If your kids are like me, the first thing on my mind after church is lunch! And that’s natural. So what are you talking about when you have that lunch? Are you critiquing the sermon? Venting about someone or something that frustrated you? Is your conversation primarily critical and negative?
Or do you immediately switch back to the secular world? Are you talking about movies, activities or politics? Are you discussing the things you are going to buy for yourselves? Making plans to have fun with friends?
It’s not that you can never disagree with a theological point in a sermon. Or that you can’t make plans for the week or errands you have to run. It’s just that there may be a better, more intentional way to spend that family time together. Time that can extend the Bible lessons your kids heard. Time that could be used to help them make plans to use what they learned God wanted them to do in their lives in the coming week.

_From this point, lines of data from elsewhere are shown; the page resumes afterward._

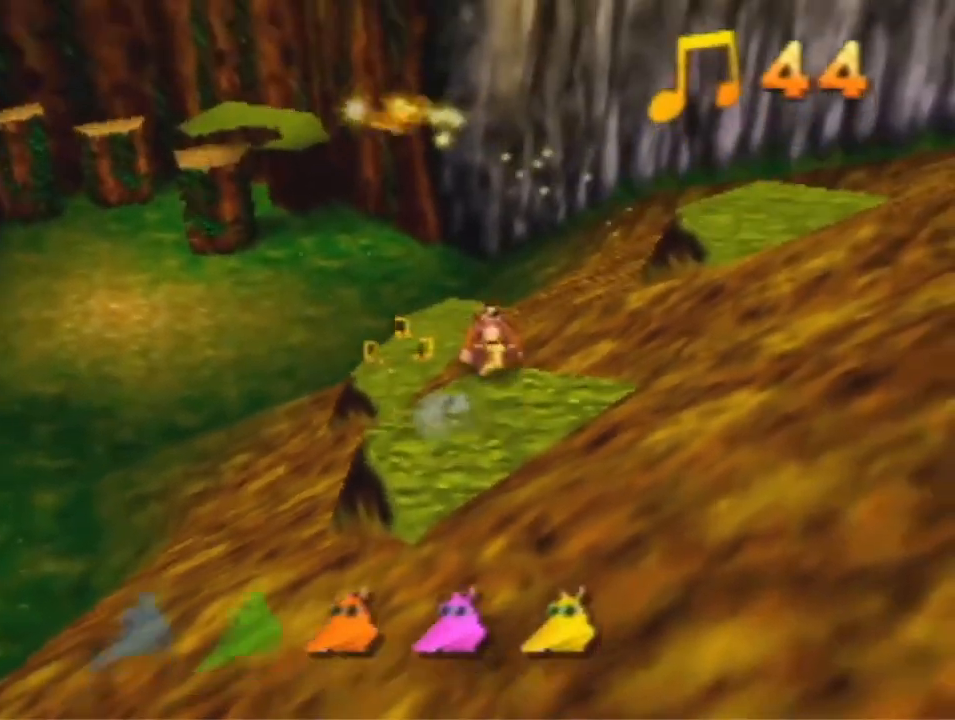
{"dt_ms": 500, "buttons": [], "left_stick": "up", "events": []}
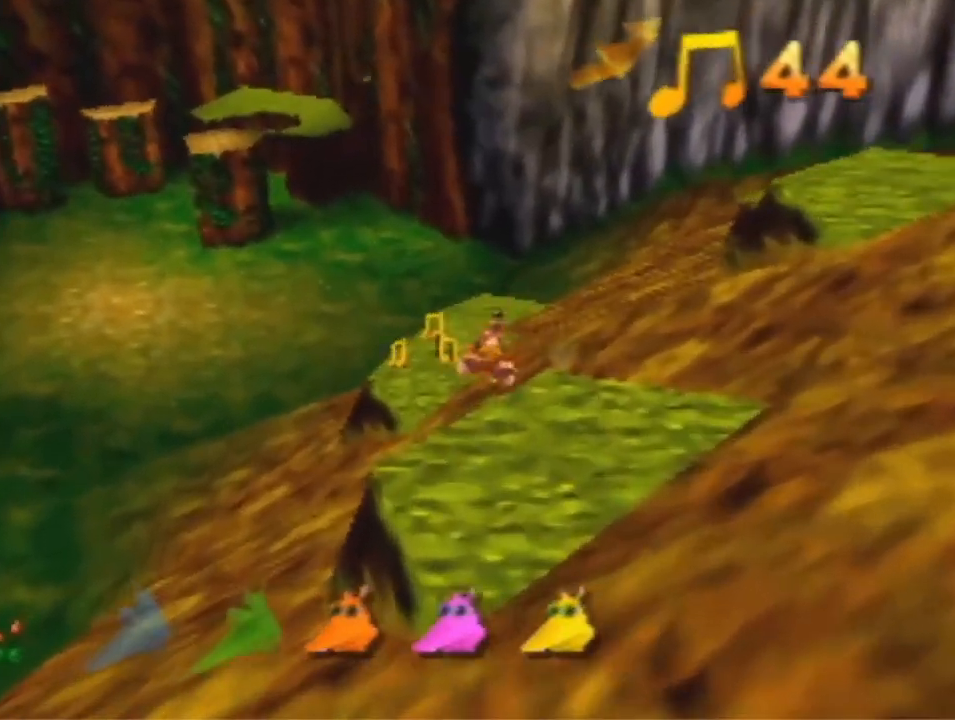
{"dt_ms": 500, "buttons": [], "left_stick": "up", "events": [[333, "A", "down"], [400, "A", "up"]]}
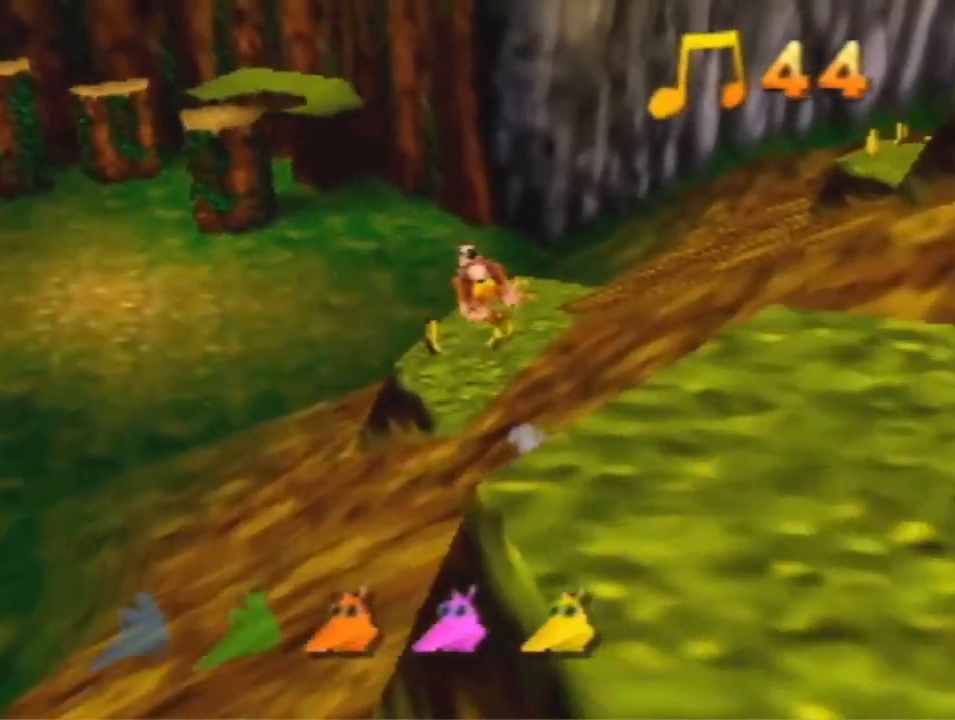
{"dt_ms": 500, "buttons": [], "left_stick": "up-left", "events": [[233, "left_stick", "up-left"]]}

There are other ways to spend that time at lunch together that will also encourage your kids to grow spiritually. Maybe your family can spend that time discussing your interactions with various people and decide how your family can serve some of those people in the coming week. Or perhaps you need to spend some of the time explaining something that was taught, said or done to make sure they understand and know what God wants them to learn from it.
Unfortunately, there may be times when you also need to explain something that was said or done that was not scriptural, biblical or the way God would want things to happen. Avoiding these important conversations can leave your kids thinking that those things were acceptable and this misunderstanding could become a stumbling block for their faith in the future. Obviously, these are delicate conversations that should be had in age appropriate ways, but even young children can sense when there is a lot of tension in an environment. They can also misunderstand things they overhear and need clarification from you.
Finally, your kids may have questions or doubts that occurred to them at any point during the day. Giving them a safe and consistent place and time to have these conversations can ensure they get biblical answers to them – rather than those the world may propose later.
Sunday lunch is a wonderful way to spend time together after church. Using it intentionally could also help strengthen your kids’ faith.